§ **Work order 1**
In the forum thread on adjusting the clutch of a 98 Altima, how many original miles does the car have?
§ **Work order 2**
Continue the forum thread on adjusting the clutch of a 98 Altima, starting right after its last sentence.

§ **Extracted text**
= = =
# clutch adjustment 98 altima



## Bassnectar (Dec 10, 2010)

Hey, so this is my first post I recently grabbed a white 98 5 speed GXE
with 112,000 original kilometers, 69,593 miles. But it seems the clutch is slipping especially if the car is full of passengers and going up a hill lol.

I have a few questions my first one is at what mileage did your original clutches burn out, and if theres anything I can do to adjust it to grip better as i dont know what kind of clutch the car uses yet.

and then how complicated or how costly is it to have replaced? 


i had a subaru legacy with perfect clutch and it got t-boned this is my 2nd car and I kind of missed the clutch slipping on the test drives because the car still has lots of power and its something i hadn't experienced before my last questions I guess is if its dangerous to completely just burn the clutch out and then worry about perhaps a improved flywheel and new clutch vs just having the clutch changed now.
= = =
§ **Dataset excerpt**
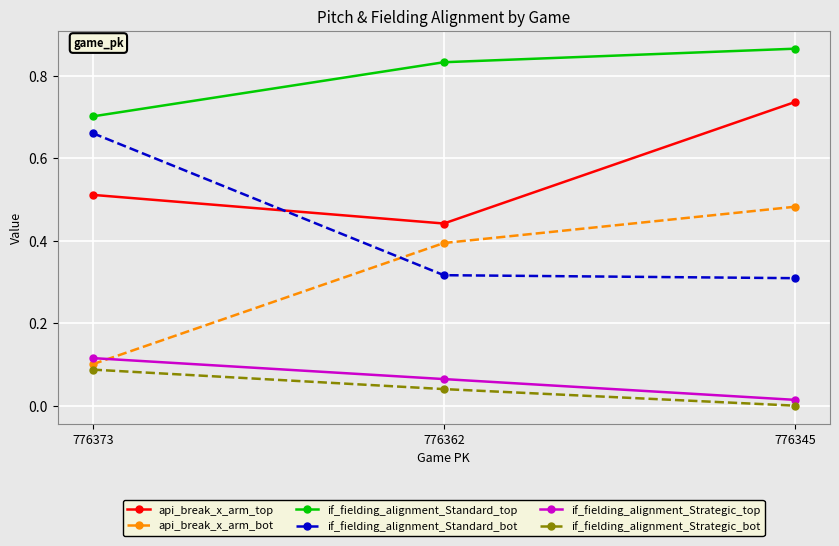

Which category has the highest value in the if_fielding_alignment_Strategic_top series?

776373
= = =
§ **Answer area 1**
69,593 miles.

§ **Answer area 2**
----------



## smj999smj (Jan 1, 2006)

Your clutch system is hydraulic and there is not adjustment. It's time for a new clutch. To me, anytime a clutch is slipping it's a dangerous situation, because the one time you'll need to get it to grab and get out of a bad situation is the time it'll probably fail! Most last over 100,000 miles, but that depends a lot on the driver more than anything else.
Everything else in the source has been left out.